"Jeśli przegramy, krew pójdzie na marnę". Minister założył opaskę, ale jego słowa są gorsze...
redakcja naTemat
02 sierpnia 2018, 06:42·1 minuta czytania
Publikacja artykułu: 02 sierpnia 2018, 06:42
Kierownictwo resortu środowiska uczciło pamięć uczestników Powstania Warszawskiego. Minister i wiceminister założyli powstańcze opaski. Ten drugi pokusił się zaś o wypowiedź, że obecna ekipa rządząca kontynuuje walkę z 1944 roku.
Reklama.
Przy okazji rocznicy Powstania Warszawskiego politycy mówią wiele – o samej walce, żołnierzach AK, cywilnych ofiarach zrywu z 1944 roku. W tym roku chyba najgłupszą wypowiedzią popisał się wiceminister środowiska Mariusz Orion Jędrysek. Postanowił połączyć sprawę powstańców z misją rządu PiS.
– Póki my walczymy, tworzymy silną Polskę, bo nie chcemy, żeby coś takiego się kiedykolwiek powtórzyło... I jeśli my zwyciężymy, to znaczy, że oni też zwyciężyli, bo to jest jedna walka – perorował, stojąc obok ministra środowiska Henryka Kowalczyka. Obaj założyli biało-czerwone opaski, które nosili powstańcy, co już jest niesmaczne.
Jędrysek wezwał wszystkich, by "kontynuować walkę o silną Polskę". Jak stwierdził, ministerstwo środowiska ma tutaj ogromną rolę, bo dysponuje polskimi zasobami naturalnymi.
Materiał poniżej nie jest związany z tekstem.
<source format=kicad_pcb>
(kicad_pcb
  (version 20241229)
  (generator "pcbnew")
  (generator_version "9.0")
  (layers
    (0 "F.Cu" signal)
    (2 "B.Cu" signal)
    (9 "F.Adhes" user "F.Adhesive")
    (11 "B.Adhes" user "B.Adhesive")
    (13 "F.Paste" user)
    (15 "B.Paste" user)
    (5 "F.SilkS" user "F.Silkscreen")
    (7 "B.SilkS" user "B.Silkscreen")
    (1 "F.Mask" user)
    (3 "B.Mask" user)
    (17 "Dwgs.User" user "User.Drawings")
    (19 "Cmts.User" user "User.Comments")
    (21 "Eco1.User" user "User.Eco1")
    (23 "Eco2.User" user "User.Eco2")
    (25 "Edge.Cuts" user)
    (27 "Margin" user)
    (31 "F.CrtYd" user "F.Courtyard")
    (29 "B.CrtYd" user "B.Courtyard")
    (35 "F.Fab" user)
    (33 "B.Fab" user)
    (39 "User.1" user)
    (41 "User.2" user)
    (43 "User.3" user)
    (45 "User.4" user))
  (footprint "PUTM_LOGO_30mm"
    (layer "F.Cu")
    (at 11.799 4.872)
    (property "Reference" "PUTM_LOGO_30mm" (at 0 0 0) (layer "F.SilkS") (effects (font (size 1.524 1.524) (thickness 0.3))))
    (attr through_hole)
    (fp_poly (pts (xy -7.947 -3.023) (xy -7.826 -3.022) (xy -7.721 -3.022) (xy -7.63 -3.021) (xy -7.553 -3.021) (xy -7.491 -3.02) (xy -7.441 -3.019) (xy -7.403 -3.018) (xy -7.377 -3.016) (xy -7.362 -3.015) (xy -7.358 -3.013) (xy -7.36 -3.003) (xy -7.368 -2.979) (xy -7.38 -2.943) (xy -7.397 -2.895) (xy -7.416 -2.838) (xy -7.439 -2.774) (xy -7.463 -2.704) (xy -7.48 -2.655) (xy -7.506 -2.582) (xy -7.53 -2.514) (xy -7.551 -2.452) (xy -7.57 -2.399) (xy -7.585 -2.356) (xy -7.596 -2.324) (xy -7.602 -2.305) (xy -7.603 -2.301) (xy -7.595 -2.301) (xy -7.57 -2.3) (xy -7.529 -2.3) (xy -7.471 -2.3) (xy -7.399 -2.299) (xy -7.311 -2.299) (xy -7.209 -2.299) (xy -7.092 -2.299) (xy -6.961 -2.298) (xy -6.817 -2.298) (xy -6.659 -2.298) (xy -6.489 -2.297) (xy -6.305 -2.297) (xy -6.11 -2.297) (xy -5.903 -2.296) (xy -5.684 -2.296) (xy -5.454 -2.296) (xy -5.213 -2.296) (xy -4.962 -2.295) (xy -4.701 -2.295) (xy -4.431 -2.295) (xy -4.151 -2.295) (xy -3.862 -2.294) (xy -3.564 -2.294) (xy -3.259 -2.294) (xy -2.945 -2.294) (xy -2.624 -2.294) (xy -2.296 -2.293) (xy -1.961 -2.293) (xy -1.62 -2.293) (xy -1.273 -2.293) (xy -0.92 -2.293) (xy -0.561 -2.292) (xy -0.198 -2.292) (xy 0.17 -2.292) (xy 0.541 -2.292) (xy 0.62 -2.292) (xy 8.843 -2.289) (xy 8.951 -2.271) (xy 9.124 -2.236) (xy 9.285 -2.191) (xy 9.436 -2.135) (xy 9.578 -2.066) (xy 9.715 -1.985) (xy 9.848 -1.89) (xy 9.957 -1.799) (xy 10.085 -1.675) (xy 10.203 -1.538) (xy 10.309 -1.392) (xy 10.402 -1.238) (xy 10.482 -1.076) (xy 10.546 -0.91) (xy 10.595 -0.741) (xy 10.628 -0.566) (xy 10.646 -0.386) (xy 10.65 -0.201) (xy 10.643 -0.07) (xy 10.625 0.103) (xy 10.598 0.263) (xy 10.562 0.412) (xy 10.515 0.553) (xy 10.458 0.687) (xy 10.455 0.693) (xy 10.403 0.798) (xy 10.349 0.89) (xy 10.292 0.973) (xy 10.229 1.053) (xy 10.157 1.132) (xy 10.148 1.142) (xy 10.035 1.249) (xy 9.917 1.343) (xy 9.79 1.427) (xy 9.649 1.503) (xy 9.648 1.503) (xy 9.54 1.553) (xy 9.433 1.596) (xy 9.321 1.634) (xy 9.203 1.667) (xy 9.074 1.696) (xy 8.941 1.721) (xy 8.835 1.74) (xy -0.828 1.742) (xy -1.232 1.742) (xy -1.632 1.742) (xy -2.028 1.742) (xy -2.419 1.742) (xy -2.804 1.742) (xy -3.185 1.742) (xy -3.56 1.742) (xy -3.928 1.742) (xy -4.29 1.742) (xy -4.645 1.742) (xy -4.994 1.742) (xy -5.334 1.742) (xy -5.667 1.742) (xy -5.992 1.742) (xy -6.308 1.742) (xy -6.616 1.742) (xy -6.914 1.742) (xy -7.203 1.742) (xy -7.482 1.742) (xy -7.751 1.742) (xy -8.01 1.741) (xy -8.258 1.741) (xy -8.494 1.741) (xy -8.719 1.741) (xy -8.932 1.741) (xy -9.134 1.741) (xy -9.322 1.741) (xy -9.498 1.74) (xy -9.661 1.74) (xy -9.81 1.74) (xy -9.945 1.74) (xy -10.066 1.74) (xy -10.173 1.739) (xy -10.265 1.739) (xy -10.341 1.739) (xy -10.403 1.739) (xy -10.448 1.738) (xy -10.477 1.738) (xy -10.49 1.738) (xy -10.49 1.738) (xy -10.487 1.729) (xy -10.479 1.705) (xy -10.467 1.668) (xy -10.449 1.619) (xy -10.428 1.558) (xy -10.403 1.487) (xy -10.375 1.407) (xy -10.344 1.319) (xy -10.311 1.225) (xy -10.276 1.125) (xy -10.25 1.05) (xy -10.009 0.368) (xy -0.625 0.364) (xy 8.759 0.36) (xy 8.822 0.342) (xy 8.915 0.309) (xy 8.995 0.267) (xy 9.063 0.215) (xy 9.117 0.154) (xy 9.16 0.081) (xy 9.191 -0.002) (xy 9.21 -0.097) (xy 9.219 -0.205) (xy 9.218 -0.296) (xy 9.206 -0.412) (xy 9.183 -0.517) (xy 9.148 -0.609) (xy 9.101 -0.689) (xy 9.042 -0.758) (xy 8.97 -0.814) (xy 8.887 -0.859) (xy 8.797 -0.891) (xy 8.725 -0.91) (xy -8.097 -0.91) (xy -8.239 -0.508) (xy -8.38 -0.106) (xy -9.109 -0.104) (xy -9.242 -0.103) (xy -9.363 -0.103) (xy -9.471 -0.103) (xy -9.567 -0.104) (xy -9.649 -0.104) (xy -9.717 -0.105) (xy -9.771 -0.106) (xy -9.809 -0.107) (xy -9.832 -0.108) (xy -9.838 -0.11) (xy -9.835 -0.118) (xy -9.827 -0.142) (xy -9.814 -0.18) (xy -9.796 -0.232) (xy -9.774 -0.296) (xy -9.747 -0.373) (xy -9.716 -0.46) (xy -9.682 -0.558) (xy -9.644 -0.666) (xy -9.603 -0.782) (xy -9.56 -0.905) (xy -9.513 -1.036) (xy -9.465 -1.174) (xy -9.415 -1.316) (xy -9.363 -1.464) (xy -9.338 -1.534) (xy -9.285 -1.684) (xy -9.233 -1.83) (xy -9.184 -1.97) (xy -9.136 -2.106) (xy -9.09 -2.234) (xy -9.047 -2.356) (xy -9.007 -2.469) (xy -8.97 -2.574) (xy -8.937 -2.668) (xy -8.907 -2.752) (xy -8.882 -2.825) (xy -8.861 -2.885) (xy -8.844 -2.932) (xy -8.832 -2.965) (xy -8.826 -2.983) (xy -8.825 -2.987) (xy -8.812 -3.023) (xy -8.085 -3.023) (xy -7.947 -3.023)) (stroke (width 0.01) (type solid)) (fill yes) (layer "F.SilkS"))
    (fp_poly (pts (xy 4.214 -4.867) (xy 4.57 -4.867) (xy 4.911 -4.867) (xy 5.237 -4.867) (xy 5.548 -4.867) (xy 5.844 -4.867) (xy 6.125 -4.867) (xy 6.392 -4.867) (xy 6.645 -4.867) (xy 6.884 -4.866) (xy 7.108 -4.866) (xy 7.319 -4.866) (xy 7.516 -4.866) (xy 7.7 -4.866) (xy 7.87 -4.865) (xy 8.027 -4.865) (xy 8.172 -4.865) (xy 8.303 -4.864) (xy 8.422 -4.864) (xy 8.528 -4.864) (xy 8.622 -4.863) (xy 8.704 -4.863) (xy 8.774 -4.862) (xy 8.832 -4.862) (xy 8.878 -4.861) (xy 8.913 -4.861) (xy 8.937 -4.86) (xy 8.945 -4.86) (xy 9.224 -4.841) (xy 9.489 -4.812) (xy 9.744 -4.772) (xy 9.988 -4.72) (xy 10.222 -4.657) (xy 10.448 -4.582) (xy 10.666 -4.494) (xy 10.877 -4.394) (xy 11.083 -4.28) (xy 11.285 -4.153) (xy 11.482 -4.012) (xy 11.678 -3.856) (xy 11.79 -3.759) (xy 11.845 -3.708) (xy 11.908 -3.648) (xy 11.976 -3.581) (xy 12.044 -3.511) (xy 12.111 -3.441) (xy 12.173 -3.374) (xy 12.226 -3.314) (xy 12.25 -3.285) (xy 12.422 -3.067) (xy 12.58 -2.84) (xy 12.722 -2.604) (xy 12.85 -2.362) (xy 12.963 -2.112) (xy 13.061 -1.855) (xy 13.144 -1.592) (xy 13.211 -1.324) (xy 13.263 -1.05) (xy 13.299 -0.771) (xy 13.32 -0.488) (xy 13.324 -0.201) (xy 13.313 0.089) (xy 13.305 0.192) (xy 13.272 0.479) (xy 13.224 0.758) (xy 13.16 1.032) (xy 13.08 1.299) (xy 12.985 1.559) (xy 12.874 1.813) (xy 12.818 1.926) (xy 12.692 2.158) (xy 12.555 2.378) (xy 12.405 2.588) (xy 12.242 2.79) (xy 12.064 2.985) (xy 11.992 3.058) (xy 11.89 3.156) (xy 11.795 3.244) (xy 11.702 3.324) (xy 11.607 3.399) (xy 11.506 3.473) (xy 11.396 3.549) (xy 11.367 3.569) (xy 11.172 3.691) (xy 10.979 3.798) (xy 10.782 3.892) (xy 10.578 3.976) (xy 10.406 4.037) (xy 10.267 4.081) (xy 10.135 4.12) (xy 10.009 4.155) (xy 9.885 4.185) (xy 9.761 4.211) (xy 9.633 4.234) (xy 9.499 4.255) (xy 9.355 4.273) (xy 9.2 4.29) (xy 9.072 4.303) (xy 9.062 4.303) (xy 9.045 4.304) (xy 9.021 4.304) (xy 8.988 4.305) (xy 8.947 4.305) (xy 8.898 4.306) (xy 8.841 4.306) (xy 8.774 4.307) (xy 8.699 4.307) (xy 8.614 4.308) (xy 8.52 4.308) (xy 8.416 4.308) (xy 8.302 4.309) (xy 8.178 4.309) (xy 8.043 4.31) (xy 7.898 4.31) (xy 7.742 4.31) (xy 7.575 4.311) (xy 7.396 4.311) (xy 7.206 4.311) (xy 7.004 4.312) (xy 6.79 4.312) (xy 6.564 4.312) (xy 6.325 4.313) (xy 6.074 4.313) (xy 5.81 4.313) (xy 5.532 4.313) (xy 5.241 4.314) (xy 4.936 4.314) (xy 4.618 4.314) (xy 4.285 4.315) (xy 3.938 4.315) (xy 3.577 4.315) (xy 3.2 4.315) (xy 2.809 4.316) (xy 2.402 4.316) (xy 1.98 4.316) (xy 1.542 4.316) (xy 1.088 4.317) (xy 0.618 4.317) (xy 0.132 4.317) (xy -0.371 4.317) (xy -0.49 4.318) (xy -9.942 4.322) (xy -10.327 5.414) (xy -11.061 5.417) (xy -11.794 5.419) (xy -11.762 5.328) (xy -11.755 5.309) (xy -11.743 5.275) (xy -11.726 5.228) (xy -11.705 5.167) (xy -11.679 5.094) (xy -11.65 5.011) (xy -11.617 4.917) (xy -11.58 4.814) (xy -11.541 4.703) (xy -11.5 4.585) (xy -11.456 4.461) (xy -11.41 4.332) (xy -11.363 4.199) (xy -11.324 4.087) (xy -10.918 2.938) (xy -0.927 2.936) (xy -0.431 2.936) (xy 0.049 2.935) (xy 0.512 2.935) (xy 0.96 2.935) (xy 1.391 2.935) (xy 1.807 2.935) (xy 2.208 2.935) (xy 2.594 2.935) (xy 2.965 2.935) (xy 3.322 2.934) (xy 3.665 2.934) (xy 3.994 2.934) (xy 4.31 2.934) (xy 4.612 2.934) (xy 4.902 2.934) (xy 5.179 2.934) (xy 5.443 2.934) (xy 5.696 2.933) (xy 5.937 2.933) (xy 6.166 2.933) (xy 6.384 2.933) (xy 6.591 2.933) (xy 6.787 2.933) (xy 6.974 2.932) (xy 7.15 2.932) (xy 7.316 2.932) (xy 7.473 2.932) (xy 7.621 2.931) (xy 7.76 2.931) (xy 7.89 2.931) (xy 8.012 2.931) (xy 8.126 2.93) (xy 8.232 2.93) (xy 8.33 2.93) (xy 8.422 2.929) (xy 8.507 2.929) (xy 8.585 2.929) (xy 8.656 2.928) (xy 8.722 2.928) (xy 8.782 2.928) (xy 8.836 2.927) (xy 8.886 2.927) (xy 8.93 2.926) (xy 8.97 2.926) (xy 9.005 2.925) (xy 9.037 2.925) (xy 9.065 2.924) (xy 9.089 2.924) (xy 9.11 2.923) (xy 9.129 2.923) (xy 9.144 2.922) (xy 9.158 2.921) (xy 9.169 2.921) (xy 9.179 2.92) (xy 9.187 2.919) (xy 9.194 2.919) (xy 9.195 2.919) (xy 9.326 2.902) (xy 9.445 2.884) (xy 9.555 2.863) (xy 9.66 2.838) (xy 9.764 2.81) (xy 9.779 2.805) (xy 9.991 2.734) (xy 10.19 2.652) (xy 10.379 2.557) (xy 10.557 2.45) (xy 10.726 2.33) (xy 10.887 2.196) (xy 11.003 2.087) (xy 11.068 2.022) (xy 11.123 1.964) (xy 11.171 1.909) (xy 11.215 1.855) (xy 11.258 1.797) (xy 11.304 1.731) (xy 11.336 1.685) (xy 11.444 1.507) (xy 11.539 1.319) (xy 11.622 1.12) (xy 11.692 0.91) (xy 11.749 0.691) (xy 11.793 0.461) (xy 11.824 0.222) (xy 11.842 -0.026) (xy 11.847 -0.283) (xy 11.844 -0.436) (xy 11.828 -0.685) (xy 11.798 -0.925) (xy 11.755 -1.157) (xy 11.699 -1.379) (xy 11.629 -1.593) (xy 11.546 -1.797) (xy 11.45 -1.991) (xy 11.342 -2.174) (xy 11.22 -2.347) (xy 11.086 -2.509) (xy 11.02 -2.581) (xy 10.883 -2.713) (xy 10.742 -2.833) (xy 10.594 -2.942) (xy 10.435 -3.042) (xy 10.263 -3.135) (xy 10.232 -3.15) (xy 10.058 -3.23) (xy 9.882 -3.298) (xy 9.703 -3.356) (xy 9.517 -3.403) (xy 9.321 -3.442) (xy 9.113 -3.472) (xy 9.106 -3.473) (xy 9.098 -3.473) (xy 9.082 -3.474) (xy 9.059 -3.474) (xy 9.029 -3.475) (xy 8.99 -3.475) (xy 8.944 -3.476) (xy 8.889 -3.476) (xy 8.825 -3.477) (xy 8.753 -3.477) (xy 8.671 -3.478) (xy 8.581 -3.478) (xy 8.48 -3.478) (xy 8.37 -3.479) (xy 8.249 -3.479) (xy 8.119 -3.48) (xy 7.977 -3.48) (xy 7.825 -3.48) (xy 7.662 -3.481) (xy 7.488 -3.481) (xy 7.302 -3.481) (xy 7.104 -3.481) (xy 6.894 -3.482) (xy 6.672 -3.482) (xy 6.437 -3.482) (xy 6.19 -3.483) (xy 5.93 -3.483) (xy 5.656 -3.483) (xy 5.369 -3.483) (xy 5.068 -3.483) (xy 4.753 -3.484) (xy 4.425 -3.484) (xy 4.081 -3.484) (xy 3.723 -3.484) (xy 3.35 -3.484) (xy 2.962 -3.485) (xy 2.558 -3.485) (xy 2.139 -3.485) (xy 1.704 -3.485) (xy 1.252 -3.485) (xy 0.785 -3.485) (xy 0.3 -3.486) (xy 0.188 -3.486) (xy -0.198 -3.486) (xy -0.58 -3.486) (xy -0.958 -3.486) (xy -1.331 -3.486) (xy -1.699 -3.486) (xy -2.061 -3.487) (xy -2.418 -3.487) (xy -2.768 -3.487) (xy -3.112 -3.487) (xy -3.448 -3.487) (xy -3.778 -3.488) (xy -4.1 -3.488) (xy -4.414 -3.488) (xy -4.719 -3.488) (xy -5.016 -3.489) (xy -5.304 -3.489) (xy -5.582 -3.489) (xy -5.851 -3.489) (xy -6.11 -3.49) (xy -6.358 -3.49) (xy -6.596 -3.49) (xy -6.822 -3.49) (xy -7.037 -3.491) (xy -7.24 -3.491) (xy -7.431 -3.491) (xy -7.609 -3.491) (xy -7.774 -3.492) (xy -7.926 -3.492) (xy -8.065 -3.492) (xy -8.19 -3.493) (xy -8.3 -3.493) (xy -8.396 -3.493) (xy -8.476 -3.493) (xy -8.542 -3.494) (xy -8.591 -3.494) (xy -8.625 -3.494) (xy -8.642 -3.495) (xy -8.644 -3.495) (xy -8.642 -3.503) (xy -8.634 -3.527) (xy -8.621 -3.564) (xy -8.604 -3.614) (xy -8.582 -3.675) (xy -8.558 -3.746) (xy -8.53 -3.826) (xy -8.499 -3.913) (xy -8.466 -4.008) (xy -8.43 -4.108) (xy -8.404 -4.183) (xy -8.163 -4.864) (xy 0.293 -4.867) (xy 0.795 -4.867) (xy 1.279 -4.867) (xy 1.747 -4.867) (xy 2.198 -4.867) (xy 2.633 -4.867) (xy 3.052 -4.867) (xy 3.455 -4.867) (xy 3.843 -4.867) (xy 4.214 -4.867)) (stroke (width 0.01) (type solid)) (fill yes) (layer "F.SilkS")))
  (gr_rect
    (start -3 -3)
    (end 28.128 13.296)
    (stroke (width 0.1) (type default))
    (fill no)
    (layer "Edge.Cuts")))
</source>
– Jeśli my dzisiaj byśmy przegrali, to nie tylko ta krew dotychczasowa pójdzie na marne, ale ci, którzy będą po nas, będą mieli znacznie trudniej – wypalił. Podsumowując – nie można pozwolić PiS-owi przegrać "walki o Polskę", bo przecież kontynuują misję żołnierzy AK.